Spitex Muttenz schliesst die Pflegewohnung Seminarstrasse per 30. November dieses Jahres.

• Die Schweizerischen Rheinhäfen (SRH) verkaufen ihren Anteil an der Rheinhafen-Gesellschaft Weil am Rhein an die Stadt Weil am Rhein.

• Das Rote Kreuz Basel eröffnet am 11. August einen neuen Secondhand-Kleiderladen im Kleinbasel, konkret: am Claraplatz.

• Der 47-jährige Ökonom Michael Harr, verheiratet und Vater zweier Kinder, übernimmt ab 1. August die Geschäftsleitung der Pro Senectute beider Basel.

• Die Basler Regierung legte die Abgeltung der Staatsgarantie durch die Basler Kantonalbank (BKB) für die Jahre 2017 bis 2020 auf jährlich 8,8 Millionen Franken fest.

• Mit Datum vom 1. Juli wird die Kunstkommission für das Kunstmuseum Basel vom Rechts-Professor Felix Uhlmann präsidiert, der den langjährigen Vorsitzenden Peter Mosimann ablöst.

• Die Basler Regierung hat der Bau- und Finanzgesellschaft Zum Greifen AG den Zuschlag für Bau und den Betrieb eines neuen Quartierparkings unter dem Landhof-Areal erteilt.

• Die von der UNICEF erst kürzlich rezertifizierte "kinderfreundliche Gemeinde" Riehen gibt ihr Wissen an 40 Bürgermeister aus Südkorea weiter, die die Basler Landgemeinde besuchen.
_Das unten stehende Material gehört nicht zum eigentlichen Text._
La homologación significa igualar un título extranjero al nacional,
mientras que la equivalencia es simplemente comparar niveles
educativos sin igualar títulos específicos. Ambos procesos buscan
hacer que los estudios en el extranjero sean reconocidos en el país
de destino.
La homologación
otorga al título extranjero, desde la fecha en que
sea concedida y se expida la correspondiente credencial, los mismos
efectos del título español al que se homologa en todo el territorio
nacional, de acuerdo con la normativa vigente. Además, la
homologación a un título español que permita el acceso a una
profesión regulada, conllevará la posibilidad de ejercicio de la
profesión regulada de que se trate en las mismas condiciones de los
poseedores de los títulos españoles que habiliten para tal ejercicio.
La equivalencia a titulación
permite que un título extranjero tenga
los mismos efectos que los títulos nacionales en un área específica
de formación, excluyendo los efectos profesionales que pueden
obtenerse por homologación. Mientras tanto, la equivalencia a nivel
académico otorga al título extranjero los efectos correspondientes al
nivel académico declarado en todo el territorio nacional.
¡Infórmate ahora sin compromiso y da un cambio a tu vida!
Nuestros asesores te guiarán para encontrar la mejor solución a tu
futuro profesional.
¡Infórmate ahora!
• Da der Vereinszweck erfüllt sei, hat die Generalversammlung den "Verein Kunschti Eglisee" am 16. Juni mit 30 zu 4 Stimmen aufgelöst.

• Nationalrat Christoph Eymann, der ehemalige Vorsteher des Basler Erziehungsdepartements, wurde als neues Mitglied in den Verwaltungsrat des Karger Verlags gewählt.

• Der Kanton Basel-Stadt führt eine neue, zusammenhängende Fussgängerorientierung ein, mit der sich ortsunkundige Gäste, aber auch Einheimische in Basel künftig durch neue Stadtpläne auf Stelen besser zurechtfinden sollen.

• Die kantonale Volksinitiative "Recht auf Wohnen" wurde mit bisher 3'188 gültigen Stimmen der Basler Staatskanzlei überreicht.

• Der Therwiler Gemeindepräsident Reto Wolf löst kommenden September Elisabeth Schneider-Schneiter im Präsidium der "Starken Region Basel/Nordwestschweiz" ab.

Dominik Prétôt, der frühere CEO von Telebasel, wird per 1. Januar 2018 mit einem 50 Prozent-Pensum neuer Informations-Beauftragter der Römisch-katholischen Landeskirche Baselland.